March is a bittersweet time for growers in South Florida and a transition for home gardeners as they prepare for hotter weather. As the cool season fades, this month is the last chance for gardeners to plant many winter crops and get your garden beds ready for the spring.

To help you through the turn of the season, here are some helpful tips for gardeners at every experience level for March gardening in South Florida.

Last Call For Winter Crops

March is the last chance for you to plant many winter vegetables. If you are looking to take advantage of the cooler temperatures, you can still plant arugula, beans, cantaloupe, carrots, sweet corn, endive, okra, radish, squashes, celery, and watermelon in your backyard.

If you are still looking for cool-season vegetables in late March, consider growing them indoors in a controlled environment, or waiting until the fall to plant them outside.

It’s Time For Spring

In South Florida, March is also considered the start of the Spring planting season when farmers start planting warm-season vegetables like tomatoes, peppers, eggplants, and cucumbers for a late spring harvest. Herbs like basil and cilantro can also help attract butterflies and pollinators to your garden to aid plant growth and health while adding another fresh element to your pantry. March is also a great time to plan flowers like marigolds, zinnias, and sunflowers, and even fruit trees. Start with mangoes, avocados, or papayas for a fruitful harvest in the years to come!

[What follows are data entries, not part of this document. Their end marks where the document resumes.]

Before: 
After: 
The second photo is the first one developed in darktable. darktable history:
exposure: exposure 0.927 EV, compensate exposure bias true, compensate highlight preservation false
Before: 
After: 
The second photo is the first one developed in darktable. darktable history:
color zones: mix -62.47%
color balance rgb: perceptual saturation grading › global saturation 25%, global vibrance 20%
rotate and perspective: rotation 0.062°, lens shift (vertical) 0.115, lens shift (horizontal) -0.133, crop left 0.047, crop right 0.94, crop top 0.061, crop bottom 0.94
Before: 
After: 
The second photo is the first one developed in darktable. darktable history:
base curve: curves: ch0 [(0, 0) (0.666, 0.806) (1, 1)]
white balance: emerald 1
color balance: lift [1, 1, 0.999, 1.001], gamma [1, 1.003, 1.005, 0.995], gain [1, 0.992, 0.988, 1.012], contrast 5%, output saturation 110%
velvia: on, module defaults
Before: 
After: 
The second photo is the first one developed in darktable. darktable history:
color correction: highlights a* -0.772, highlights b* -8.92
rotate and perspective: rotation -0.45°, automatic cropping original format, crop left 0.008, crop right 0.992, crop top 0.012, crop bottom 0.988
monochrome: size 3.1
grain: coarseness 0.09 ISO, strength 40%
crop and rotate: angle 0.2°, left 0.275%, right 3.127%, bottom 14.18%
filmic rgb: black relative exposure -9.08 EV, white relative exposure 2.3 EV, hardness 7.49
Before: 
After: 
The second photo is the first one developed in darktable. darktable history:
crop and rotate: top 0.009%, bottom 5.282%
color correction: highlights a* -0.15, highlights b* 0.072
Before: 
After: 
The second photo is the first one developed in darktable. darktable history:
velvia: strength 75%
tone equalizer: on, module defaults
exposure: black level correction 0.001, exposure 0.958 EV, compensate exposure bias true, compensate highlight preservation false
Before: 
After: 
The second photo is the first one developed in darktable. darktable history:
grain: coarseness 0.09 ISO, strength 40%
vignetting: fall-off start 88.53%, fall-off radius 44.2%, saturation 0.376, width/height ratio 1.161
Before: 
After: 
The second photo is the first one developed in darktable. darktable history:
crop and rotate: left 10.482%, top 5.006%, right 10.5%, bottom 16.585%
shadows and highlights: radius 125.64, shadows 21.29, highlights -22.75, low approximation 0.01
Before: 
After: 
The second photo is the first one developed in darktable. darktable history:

Before you start gardening for the hotter months, here are four steps you need to take to transition your garden from Winter to Spring and Summer:

  1. Clean up your garden beds. Spring is the time to start fresh, which means removing any dead plant material, leaves, roots, and weeds from the cool season.
  • Test your soil. Plants need nutrient-rich soil in order to grow and give you the best fruits, vegetables, and herbs when you start harvesting. Get a soil test to determine the pH and nutrient levels of your soil, which will help you determine which fertilizers and additions you should make to your garden beds before planting. If you do need to make any additions to your soil, use compost, mulch, or other organic matter to improve soil structure, fertility, and moisture retention.
  • Choose the right plants for Spring. Plants that are well-suited to the South Florida climate and soil conditions will help your garden grow exponentially. In addition to the cool season vegetables I mentioned before, you can also look into growing cassava, sweet potatoes, pumpkin, pineapple, peas, ginger, and Chinese cabbage.
  • Water regularly. March is one of the driest months in South Florida, which means you need to take extra precautions to keep your plants watered and your soil moist. Make sure your soil is well-drained and don’t forget to water regularly so your plants have enough moisture to thrive.

As you start your spring cleaning and finish out the last month of the cool season, take the time to enjoy what March has to offer South Floridians in the garden! Enjoy the last bit of fresh cool-season vegetables and get ready for everything the warm season has in store!